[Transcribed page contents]
──────────────────────────────

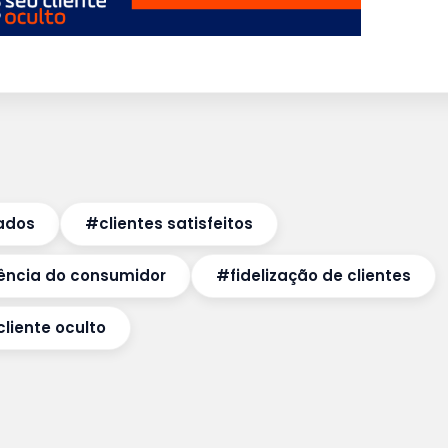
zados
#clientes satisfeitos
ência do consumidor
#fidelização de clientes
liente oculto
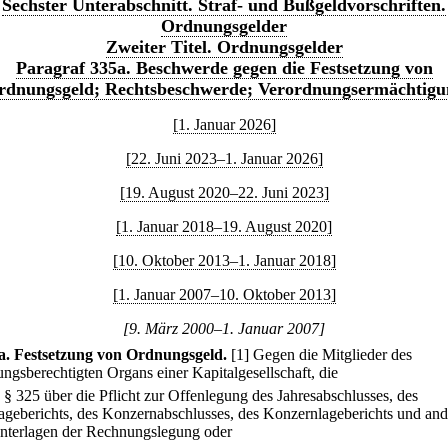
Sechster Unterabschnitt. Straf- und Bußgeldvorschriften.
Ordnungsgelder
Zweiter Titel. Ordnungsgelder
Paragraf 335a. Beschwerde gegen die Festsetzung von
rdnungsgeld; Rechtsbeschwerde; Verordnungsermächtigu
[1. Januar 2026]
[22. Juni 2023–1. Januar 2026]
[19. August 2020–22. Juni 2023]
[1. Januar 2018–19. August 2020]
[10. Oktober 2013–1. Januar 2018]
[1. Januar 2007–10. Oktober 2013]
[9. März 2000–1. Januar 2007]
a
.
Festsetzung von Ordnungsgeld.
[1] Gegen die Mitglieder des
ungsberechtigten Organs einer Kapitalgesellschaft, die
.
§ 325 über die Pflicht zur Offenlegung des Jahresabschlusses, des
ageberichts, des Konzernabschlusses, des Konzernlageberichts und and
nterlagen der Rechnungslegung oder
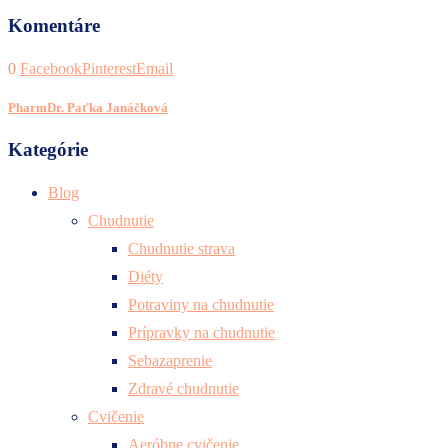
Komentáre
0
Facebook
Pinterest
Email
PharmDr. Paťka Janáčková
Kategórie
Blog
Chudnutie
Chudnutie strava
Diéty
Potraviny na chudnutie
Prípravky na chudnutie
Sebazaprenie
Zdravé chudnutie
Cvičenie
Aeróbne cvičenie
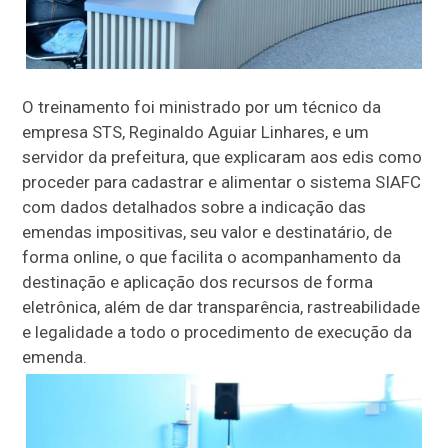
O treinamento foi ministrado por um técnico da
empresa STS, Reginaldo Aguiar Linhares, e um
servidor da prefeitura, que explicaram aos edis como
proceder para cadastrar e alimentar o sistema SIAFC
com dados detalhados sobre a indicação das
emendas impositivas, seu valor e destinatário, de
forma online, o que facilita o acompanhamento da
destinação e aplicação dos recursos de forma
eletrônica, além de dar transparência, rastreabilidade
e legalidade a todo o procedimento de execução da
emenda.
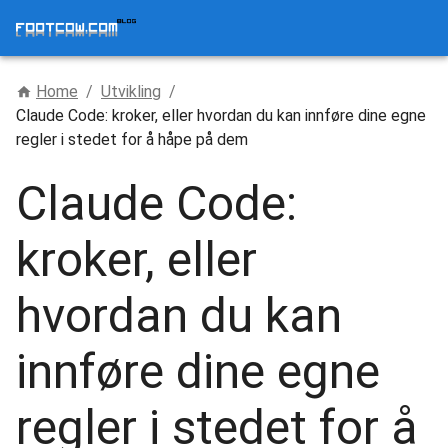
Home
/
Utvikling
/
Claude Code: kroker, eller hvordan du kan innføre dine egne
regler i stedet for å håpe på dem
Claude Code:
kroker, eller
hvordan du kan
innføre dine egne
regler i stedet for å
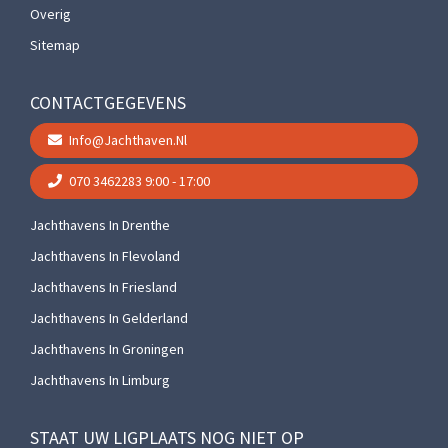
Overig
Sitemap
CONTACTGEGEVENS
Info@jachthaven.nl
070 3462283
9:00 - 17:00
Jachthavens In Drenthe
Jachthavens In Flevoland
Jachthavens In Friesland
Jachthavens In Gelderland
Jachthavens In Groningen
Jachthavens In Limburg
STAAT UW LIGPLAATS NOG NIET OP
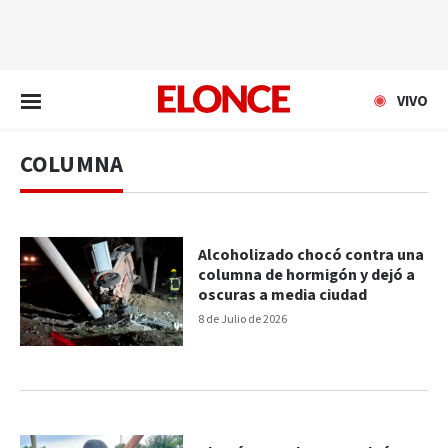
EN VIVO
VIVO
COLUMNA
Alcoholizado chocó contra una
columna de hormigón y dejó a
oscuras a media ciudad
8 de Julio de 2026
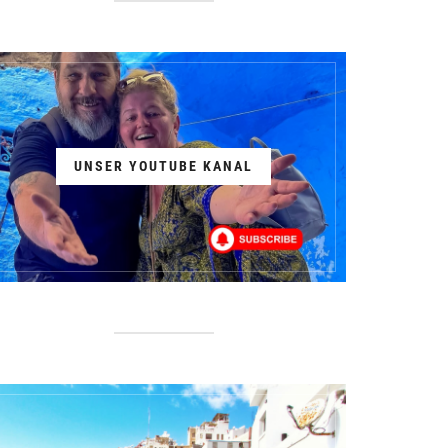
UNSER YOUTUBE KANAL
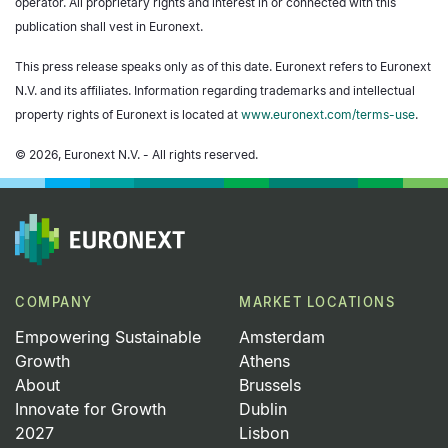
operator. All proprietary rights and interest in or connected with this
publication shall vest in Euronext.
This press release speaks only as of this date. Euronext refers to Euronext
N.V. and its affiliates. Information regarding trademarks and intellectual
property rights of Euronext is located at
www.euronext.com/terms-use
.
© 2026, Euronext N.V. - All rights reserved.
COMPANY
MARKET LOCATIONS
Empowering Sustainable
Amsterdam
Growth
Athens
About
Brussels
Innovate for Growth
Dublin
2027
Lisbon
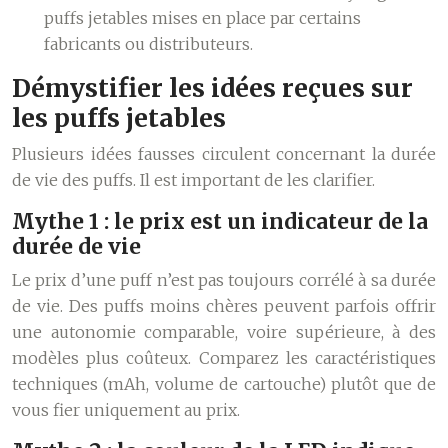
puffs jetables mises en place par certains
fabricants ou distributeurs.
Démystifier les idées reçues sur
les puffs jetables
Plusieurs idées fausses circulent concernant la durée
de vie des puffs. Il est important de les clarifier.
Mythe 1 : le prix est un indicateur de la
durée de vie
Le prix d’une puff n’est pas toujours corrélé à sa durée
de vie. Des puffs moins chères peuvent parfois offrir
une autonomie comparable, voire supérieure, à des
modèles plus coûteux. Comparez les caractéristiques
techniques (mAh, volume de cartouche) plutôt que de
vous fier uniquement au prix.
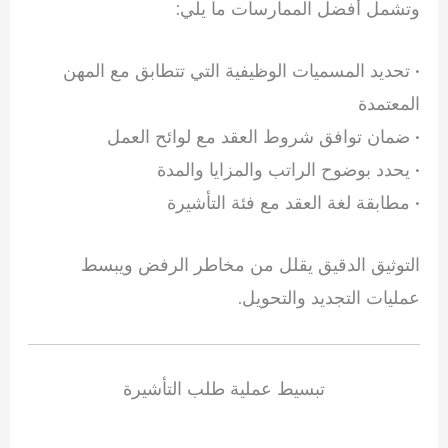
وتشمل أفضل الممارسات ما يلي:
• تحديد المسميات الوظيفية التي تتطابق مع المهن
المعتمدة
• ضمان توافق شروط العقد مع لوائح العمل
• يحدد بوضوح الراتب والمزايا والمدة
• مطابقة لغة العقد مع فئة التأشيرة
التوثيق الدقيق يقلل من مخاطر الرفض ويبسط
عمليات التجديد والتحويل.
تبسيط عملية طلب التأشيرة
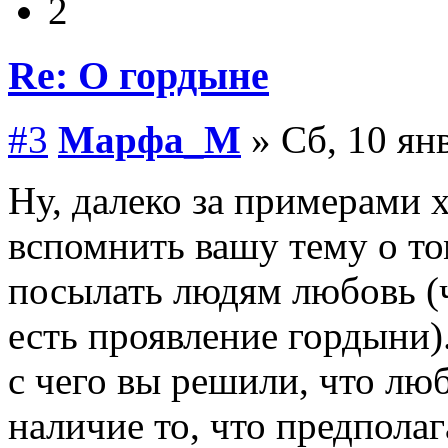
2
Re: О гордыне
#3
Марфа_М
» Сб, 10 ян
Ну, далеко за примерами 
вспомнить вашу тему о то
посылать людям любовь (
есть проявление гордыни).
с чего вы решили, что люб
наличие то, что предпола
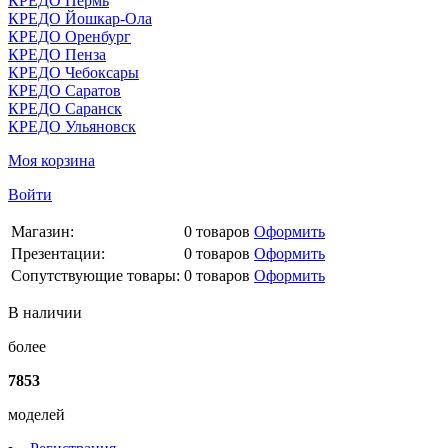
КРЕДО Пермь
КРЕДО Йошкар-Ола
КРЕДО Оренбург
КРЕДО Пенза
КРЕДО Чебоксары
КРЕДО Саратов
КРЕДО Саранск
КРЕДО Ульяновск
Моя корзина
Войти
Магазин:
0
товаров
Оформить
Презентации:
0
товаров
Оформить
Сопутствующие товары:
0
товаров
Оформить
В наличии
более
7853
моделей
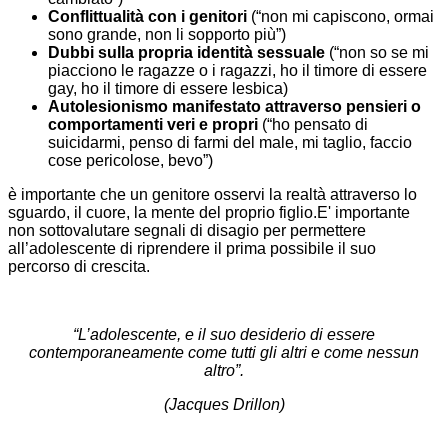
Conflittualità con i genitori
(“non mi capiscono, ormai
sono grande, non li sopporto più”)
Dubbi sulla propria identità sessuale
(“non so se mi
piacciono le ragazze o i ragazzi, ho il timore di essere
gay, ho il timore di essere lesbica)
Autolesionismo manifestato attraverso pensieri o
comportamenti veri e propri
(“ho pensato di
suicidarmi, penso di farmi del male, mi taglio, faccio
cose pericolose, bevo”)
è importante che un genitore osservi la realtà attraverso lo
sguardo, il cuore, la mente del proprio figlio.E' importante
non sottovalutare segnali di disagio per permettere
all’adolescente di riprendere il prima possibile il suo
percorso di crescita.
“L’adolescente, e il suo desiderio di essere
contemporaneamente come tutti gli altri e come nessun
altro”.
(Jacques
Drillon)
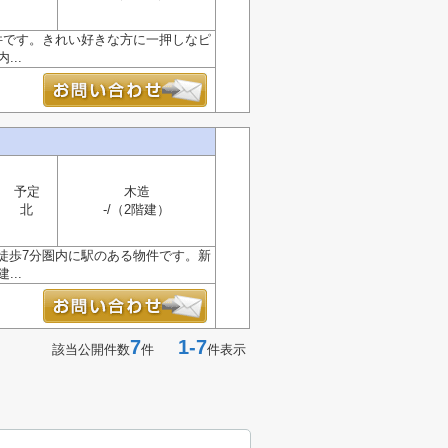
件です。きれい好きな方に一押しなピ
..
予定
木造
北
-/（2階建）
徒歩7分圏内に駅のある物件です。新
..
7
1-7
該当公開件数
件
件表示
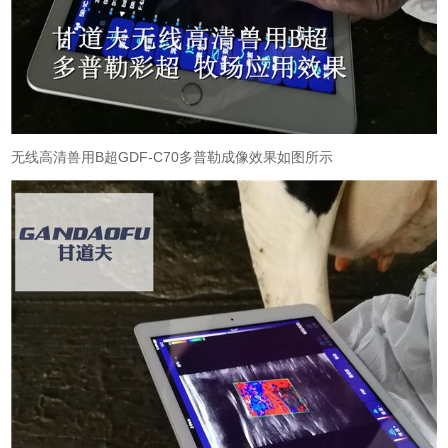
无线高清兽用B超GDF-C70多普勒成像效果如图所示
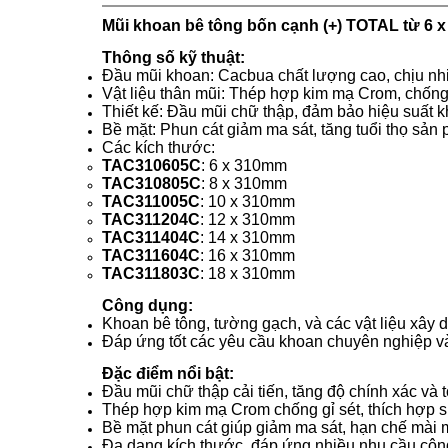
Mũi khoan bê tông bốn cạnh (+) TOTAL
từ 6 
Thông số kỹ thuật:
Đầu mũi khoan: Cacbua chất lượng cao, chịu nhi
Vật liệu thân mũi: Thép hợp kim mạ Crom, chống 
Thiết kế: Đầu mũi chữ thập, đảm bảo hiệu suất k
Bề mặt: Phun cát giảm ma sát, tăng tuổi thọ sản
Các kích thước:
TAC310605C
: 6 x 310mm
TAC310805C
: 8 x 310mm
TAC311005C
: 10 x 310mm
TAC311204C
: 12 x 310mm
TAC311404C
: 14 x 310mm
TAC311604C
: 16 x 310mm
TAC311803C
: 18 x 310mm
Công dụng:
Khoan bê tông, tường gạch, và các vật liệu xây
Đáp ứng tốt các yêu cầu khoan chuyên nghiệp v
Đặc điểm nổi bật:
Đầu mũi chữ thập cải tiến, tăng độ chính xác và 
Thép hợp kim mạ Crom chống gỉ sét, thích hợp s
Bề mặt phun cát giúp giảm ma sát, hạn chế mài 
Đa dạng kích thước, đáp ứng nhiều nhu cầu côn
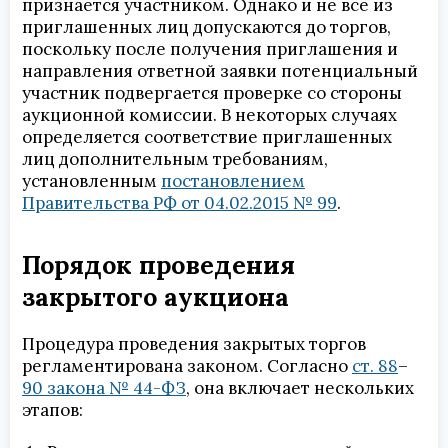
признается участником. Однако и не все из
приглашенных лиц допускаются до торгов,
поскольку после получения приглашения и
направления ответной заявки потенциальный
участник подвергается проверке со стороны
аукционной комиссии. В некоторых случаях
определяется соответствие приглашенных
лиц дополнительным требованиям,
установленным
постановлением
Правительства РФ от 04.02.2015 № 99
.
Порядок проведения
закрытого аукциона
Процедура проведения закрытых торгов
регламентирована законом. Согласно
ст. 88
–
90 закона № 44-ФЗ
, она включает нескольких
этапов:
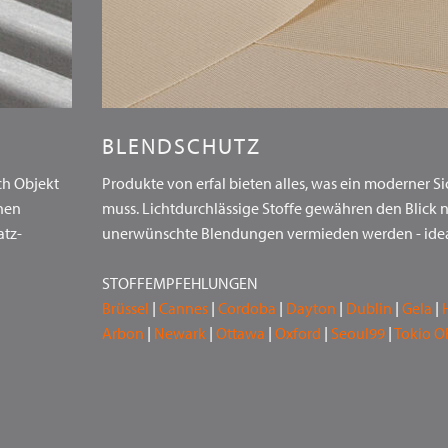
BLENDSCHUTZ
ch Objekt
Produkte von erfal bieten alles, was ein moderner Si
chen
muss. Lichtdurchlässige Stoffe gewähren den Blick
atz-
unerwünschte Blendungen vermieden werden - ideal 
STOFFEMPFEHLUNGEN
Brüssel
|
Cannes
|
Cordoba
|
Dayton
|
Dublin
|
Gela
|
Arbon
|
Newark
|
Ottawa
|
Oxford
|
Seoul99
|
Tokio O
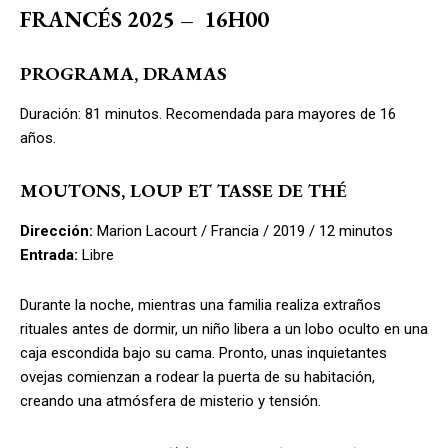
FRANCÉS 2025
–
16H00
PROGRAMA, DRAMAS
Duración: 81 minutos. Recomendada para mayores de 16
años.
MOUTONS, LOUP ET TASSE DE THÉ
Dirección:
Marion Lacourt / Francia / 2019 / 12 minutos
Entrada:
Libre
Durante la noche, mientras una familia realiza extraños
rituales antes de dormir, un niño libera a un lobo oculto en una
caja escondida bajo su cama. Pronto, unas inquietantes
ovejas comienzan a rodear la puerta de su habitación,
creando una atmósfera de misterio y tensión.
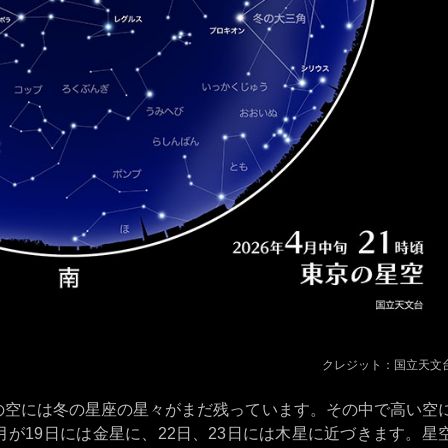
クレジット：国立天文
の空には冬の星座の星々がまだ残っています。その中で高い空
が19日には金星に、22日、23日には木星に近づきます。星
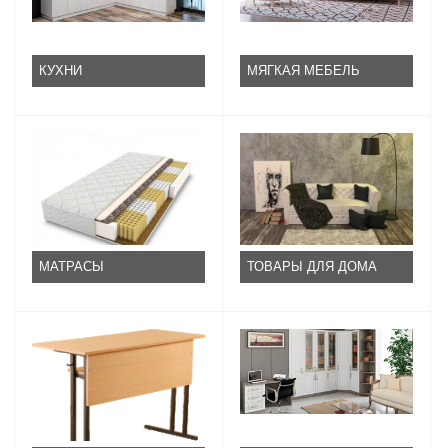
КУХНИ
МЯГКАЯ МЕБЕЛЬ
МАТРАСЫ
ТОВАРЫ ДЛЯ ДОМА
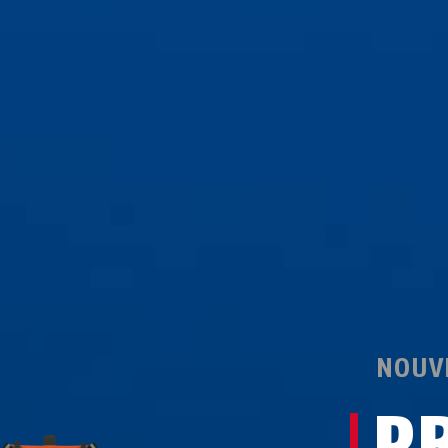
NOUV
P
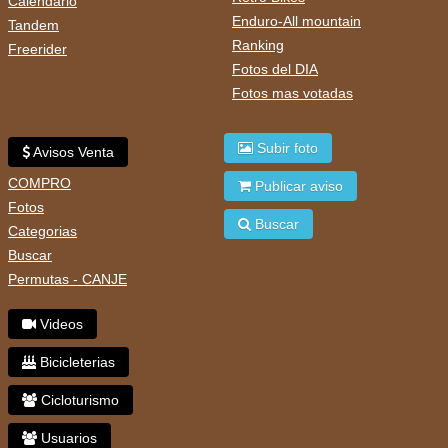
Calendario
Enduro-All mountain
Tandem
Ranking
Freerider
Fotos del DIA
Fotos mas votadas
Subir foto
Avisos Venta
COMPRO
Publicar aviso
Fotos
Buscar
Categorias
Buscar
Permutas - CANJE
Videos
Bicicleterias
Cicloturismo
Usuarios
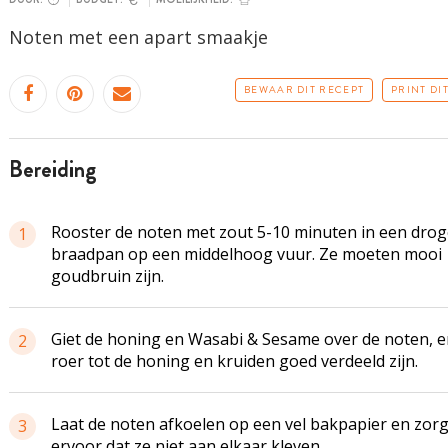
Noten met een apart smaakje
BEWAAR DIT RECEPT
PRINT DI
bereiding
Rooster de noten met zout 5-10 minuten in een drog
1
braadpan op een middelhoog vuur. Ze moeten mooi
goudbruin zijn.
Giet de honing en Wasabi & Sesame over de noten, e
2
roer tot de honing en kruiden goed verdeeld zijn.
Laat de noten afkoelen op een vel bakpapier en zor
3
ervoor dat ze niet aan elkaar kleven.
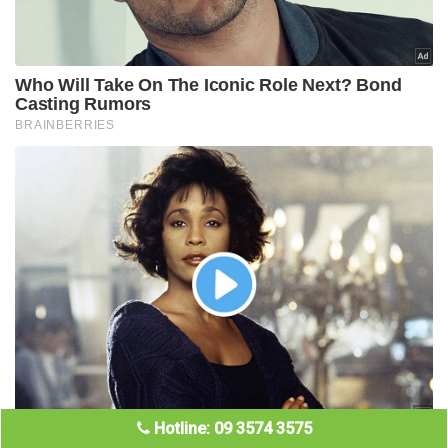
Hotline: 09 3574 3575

──────────────────────────────

TASK DIRECTIONS:
Filter the entries by the string "tông" and copy each matching line.

RESPONSE:
Mũi khoan bê tông bốn cạnh (+) TOTAL
Khoan bê tông, tường gạch, và các vật liệu xây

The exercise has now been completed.